Ghanaian University Embracing 21st Century Technology to Solve Challenges in Tertiary Education

Chalkboard Education
2 min readDec 19, 2017

Too often we talk about the challenges facing tertiary education in Africa and particularly in Ghana. We site problems such as lack of infrastructure to absorb the constantly increasing number of high school graduates. By 2020 we expect the number of high school graduates to grow by 140,000 thanks to the government’s free SHS policy.

In addition, the qualified teacher to student ratio is 1:217,000 and students have become more vocal on how crowded lecture halls water down their learning experience.

Moreover, universities are keen on ensuring quality of teaching and modules. This process is mostly paper based and incurs great costs in stationery and man hours that often go unanswered by students.

Solutions to theses challenges? One would easily say build more universities, train more teachers. Very noble ideas but by the time you factor in accreditation timelines and the duration of teacher training programmes, too many students will have gone without tertiary education.

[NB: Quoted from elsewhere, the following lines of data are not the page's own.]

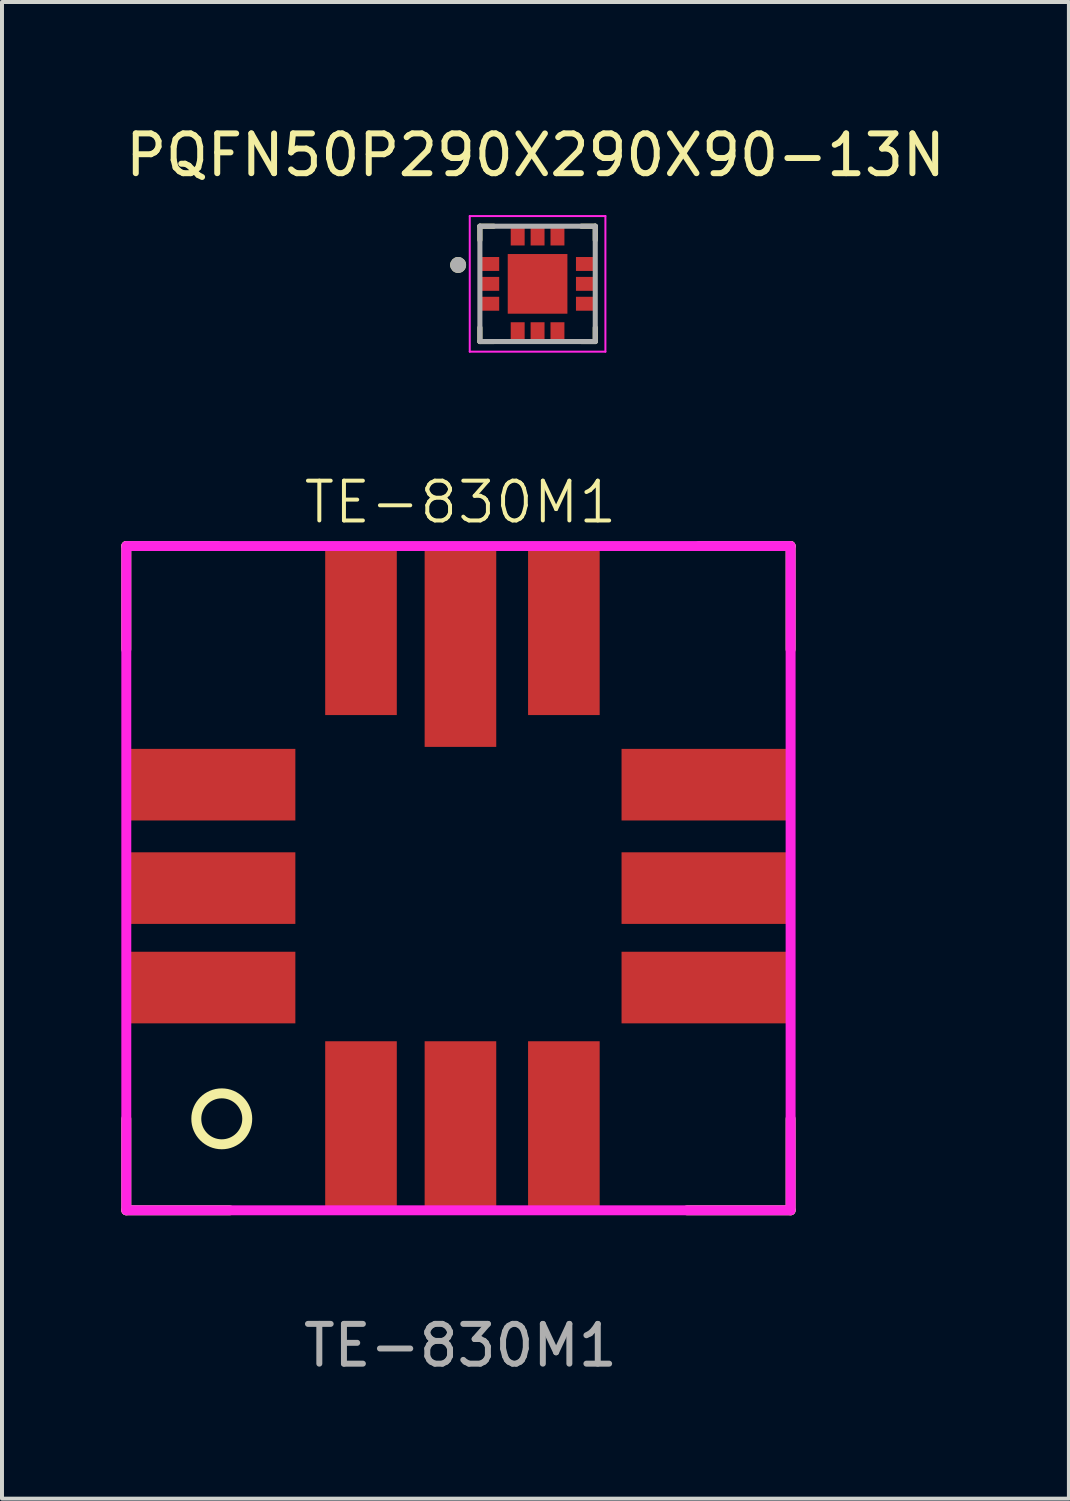
<source format=kicad_pcb>
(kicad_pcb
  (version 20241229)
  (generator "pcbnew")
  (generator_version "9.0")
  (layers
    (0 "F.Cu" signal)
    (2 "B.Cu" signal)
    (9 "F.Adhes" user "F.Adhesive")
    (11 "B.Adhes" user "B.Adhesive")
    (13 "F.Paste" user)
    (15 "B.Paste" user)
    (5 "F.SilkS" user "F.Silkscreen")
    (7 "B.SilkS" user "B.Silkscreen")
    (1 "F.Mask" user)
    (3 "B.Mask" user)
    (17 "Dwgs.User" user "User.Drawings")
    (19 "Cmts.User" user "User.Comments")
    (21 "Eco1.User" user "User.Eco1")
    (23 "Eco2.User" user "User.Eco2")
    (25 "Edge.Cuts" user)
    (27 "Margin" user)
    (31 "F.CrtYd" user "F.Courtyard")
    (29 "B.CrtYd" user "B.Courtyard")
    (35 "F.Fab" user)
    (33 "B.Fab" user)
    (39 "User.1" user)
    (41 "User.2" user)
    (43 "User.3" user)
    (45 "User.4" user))
  (footprint "TE-830M1"
    (layer "F.Cu")
    (at 8.525 19.276)
    (property "Reference" "TE-830M1" (at 0 -9.7 0) (unlocked yes) (layer "F.SilkS") (effects (font (size 1 1) (thickness 0.1))))
    (attr smd)
    (fp_line (start -8.4 -8.6) (end -8.4 -6) (stroke (width 0.25) (type default)) (layer "F.SilkS"))
    (fp_line (start -8.4 5.8) (end -8.4 8.1) (stroke (width 0.25) (type default)) (layer "F.SilkS"))
    (fp_line (start -8.4 8.1) (end -5.8 8.1) (stroke (width 0.25) (type default)) (layer "F.SilkS"))
    (fp_line (start -6.1 -8.6) (end -8.4 -8.6) (stroke (width 0.25) (type default)) (layer "F.SilkS"))
    (fp_line (start 6 -8.6) (end 8.3 -8.6) (stroke (width 0.25) (type default)) (layer "F.SilkS"))
    (fp_line (start 8.3 -8.6) (end 8.3 -6) (stroke (width 0.25) (type default)) (layer "F.SilkS"))
    (fp_line (start 8.3 5.8) (end 8.3 8.1) (stroke (width 0.25) (type default)) (layer "F.SilkS"))
    (fp_line (start 8.3 8.1) (end 5.7 8.1) (stroke (width 0.25) (type default)) (layer "F.SilkS"))
    (fp_circle (center -6 5.8) (end -5.6 5.3) (stroke (width 0.25) (type default)) (fill no) (layer "F.SilkS"))
    (fp_rect (start -8.4 -8.6) (end 8.3 8.1) (stroke (width 0.25) (type default)) (fill no) (layer "F.CrtYd"))
    (fp_text user "${REFERENCE}" (at 0 11.5 0) (unlocked yes) (layer "F.Fab") (effects (font (size 1 1) (thickness 0.15))))
    (pad "1" smd rect (at -2.5 6) (size 1.8 4.3) (layers "F.Cu" "F.Mask" "F.Paste"))
    (pad "2" smd rect (at 0 6) (size 1.8 4.3) (layers "F.Cu" "F.Mask" "F.Paste"))
    (pad "3" smd rect (at 2.6 6) (size 1.8 4.3) (layers "F.Cu" "F.Mask" "F.Paste"))
    (pad "4" smd rect (at 6.2 2.5 90) (size 1.8 4.3) (layers "F.Cu" "F.Mask" "F.Paste"))
    (pad "5" smd rect (at 6.2 0 90) (size 1.8 4.3) (layers "F.Cu" "F.Mask" "F.Paste"))
    (pad "6" smd rect (at 6.2 -2.6 90) (size 1.8 4.3) (layers "F.Cu" "F.Mask" "F.Paste"))
    (pad "7" smd rect (at 2.6 -6.5) (size 1.8 4.3) (layers "F.Cu" "F.Mask" "F.Paste"))
    (pad "8" smd rect (at 0 -6.1) (size 1.8 5.1) (layers "F.Cu" "F.Mask" "F.Paste"))
    (pad "9" smd rect (at -2.5 -6.5) (size 1.8 4.3) (layers "F.Cu" "F.Mask" "F.Paste"))
    (pad "10" smd rect (at -6.3 -2.6 90) (size 1.8 4.3) (layers "F.Cu" "F.Mask" "F.Paste"))
    (pad "11" smd rect (at -6.3 0 90) (size 1.8 4.3) (layers "F.Cu" "F.Mask" "F.Paste"))
    (pad "12" smd rect (at -6.3 2.5 90) (size 1.8 4.3) (layers "F.Cu" "F.Mask" "F.Paste")))
  (footprint "PQFN50P290X290X90-13N"
    (layer "F.Cu")
    (at 10.464 4.086)
    (property "Reference" "PQFN50P290X290X90-13N" (at -0.053 -3.237 0) (layer "F.SilkS") (effects (font (size 1 1) (thickness 0.15))))
    (attr smd)
    (fp_poly (pts (xy -1.505 -0.725) (xy -0.915 -0.725) (xy -0.915 -0.275) (xy -1.505 -0.275)) (stroke (width 0.01) (type solid)) (fill yes) (layer "F.Mask"))
    (fp_poly (pts (xy -1.505 -0.225) (xy -0.915 -0.225) (xy -0.915 0.225) (xy -1.505 0.225)) (stroke (width 0.01) (type solid)) (fill yes) (layer "F.Mask"))
    (fp_poly (pts (xy -1.505 0.275) (xy -0.915 0.275) (xy -0.915 0.725) (xy -1.505 0.725)) (stroke (width 0.01) (type solid)) (fill yes) (layer "F.Mask"))
    (fp_poly (pts (xy -0.725 -1.505) (xy -0.275 -1.505) (xy -0.275 -0.915) (xy -0.725 -0.915)) (stroke (width 0.01) (type solid)) (fill yes) (layer "F.Mask"))
    (fp_poly (pts (xy -0.725 0.915) (xy -0.275 0.915) (xy -0.275 1.505) (xy -0.725 1.505)) (stroke (width 0.01) (type solid)) (fill yes) (layer "F.Mask"))
    (fp_poly (pts (xy -0.225 -1.505) (xy 0.225 -1.505) (xy 0.225 -0.915) (xy -0.225 -0.915)) (stroke (width 0.01) (type solid)) (fill yes) (layer "F.Mask"))
    (fp_poly (pts (xy -0.225 0.915) (xy 0.225 0.915) (xy 0.225 1.505) (xy -0.225 1.505)) (stroke (width 0.01) (type solid)) (fill yes) (layer "F.Mask"))
    (fp_poly (pts (xy 0.275 -1.505) (xy 0.725 -1.505) (xy 0.725 -0.915) (xy 0.275 -0.915)) (stroke (width 0.01) (type solid)) (fill yes) (layer "F.Mask"))
    (fp_poly (pts (xy 0.275 0.915) (xy 0.725 0.915) (xy 0.725 1.505) (xy 0.275 1.505)) (stroke (width 0.01) (type solid)) (fill yes) (layer "F.Mask"))
    (fp_poly (pts (xy 0.915 -0.725) (xy 1.505 -0.725) (xy 1.505 -0.275) (xy 0.915 -0.275)) (stroke (width 0.01) (type solid)) (fill yes) (layer "F.Mask"))
    (fp_poly (pts (xy 0.915 -0.225) (xy 1.505 -0.225) (xy 1.505 0.225) (xy 0.915 0.225)) (stroke (width 0.01) (type solid)) (fill yes) (layer "F.Mask"))
    (fp_poly (pts (xy 0.915 0.275) (xy 1.505 0.275) (xy 1.505 0.725) (xy 0.915 0.725)) (stroke (width 0.01) (type solid)) (fill yes) (layer "F.Mask"))
    (fp_line (start -1.45 -1.45) (end -1.45 -1.1) (stroke (width 0.127) (type solid)) (layer "F.SilkS"))
    (fp_line (start -1.45 1.1) (end -1.45 1.45) (stroke (width 0.127) (type solid)) (layer "F.SilkS"))
    (fp_line (start -1.45 1.45) (end -1.1 1.45) (stroke (width 0.127) (type solid)) (layer "F.SilkS"))
    (fp_line (start -1.1 -1.45) (end -1.45 -1.45) (stroke (width 0.127) (type solid)) (layer "F.SilkS"))
    (fp_line (start 1.1 1.45) (end 1.45 1.45) (stroke (width 0.127) (type solid)) (layer "F.SilkS"))
    (fp_line (start 1.45 -1.45) (end 1.1 -1.45) (stroke (width 0.127) (type solid)) (layer "F.SilkS"))
    (fp_line (start 1.45 -1.1) (end 1.45 -1.45) (stroke (width 0.127) (type solid)) (layer "F.SilkS"))
    (fp_line (start 1.45 1.45) (end 1.45 1.1) (stroke (width 0.127) (type solid)) (layer "F.SilkS"))
    (fp_circle (center -1.997 -0.475) (end -1.897 -0.475) (stroke (width 0.2) (type solid)) (fill no) (layer "F.SilkS"))
    (fp_poly (pts (xy -0.474 -0.474) (xy 0.474 -0.474) (xy 0.474 0.474) (xy -0.474 0.474)) (stroke (width 0.01) (type solid)) (fill yes) (layer "F.Paste"))
    (fp_line (start -1.705 -1.705) (end -1.705 1.705) (stroke (width 0.05) (type solid)) (layer "F.CrtYd"))
    (fp_line (start -1.705 1.705) (end 1.705 1.705) (stroke (width 0.05) (type solid)) (layer "F.CrtYd"))
    (fp_line (start 1.705 -1.705) (end -1.705 -1.705) (stroke (width 0.05) (type solid)) (layer "F.CrtYd"))
    (fp_line (start 1.705 1.705) (end 1.705 -1.705) (stroke (width 0.05) (type solid)) (layer "F.CrtYd"))
    (fp_line (start -1.45 -1.45) (end -1.45 1.45) (stroke (width 0.127) (type solid)) (layer "F.Fab"))
    (fp_line (start -1.45 1.45) (end 1.45 1.45) (stroke (width 0.127) (type solid)) (layer "F.Fab"))
    (fp_line (start 1.45 -1.45) (end -1.45 -1.45) (stroke (width 0.127) (type solid)) (layer "F.Fab"))
    (fp_line (start 1.45 1.45) (end 1.45 -1.45) (stroke (width 0.127) (type solid)) (layer "F.Fab"))
    (fp_circle (center -1.997 -0.475) (end -1.897 -0.475) (stroke (width 0.2) (type solid)) (fill no) (layer "F.Fab"))
    (pad "1" smd rect (at -1.21 -0.5) (size 0.49 0.35) (layers "F.Cu" "F.Paste"))
    (pad "2" smd rect (at -1.21 0) (size 0.49 0.35) (layers "F.Cu" "F.Paste"))
    (pad "3" smd rect (at -1.21 0.5) (size 0.49 0.35) (layers "F.Cu" "F.Paste"))
    (pad "4" smd rect (at -0.5 1.21) (size 0.35 0.49) (layers "F.Cu" "F.Paste"))
    (pad "5" smd rect (at 0 1.21) (size 0.35 0.49) (layers "F.Cu" "F.Paste"))
    (pad "6" smd rect (at 0.5 1.21) (size 0.35 0.49) (layers "F.Cu" "F.Paste"))
    (pad "7" smd rect (at 1.21 0.5) (size 0.49 0.35) (layers "F.Cu" "F.Paste"))
    (pad "8" smd rect (at 1.21 0) (size 0.49 0.35) (layers "F.Cu" "F.Paste"))
    (pad "9" smd rect (at 1.21 -0.5) (size 0.49 0.35) (layers "F.Cu" "F.Paste"))
    (pad "10" smd rect (at 0.5 -1.21) (size 0.35 0.49) (layers "F.Cu" "F.Paste"))
    (pad "11" smd rect (at 0 -1.21) (size 0.35 0.49) (layers "F.Cu" "F.Paste"))
    (pad "12" smd rect (at -0.5 -1.21) (size 0.35 0.49) (layers "F.Cu" "F.Paste"))
    (pad "13" smd rect (at 0 0) (size 1.5 1.5) (layers "F.Cu" "F.Mask")))
  (gr_rect
    (start -3 -3)
    (end 23.821 34.624)
    (stroke (width 0.1) (type default))
    (fill no)
    (layer "Edge.Cuts")))
</source>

One Ghanaian university has chosen a different approach. An approach that has adapted to the technology of our time. They have capitalised on the fast growing digisphere to open their doors to more students and provide them quality and education. They do this through blended and distance learning which has increased their student population in Ghana and beyond.

Accra Institute of Technology, uses a learning management and administrative support system that allows students to register for classes, receive notifications access, access course content and submit assignments.

Their students also have access to a plethora of current reading material via a e-library and can also access and compare module being taught at different universities globally.

In addition, they have a digital on the spot student evaluations of teaching and modules. All this while maintaining the crucial student-lecturer contact hours.

The solutions they have adopted solve the challenges mentioned at the beginning of the article.

In Ghana, Chalkboard Education’s application ensures course content distribution for blended learning, evaluation of teaching and learning and provides rich data for institutions accessible even offline.

With us, institutions can increase their student population and ensure quality while saving on the costs and man hours that come with physically expanding the campus.

As institutions endeavour to increase access and maintain quality, it is increasingly evident that they need to align themselves to the tools readily accessible to them to remain relevant.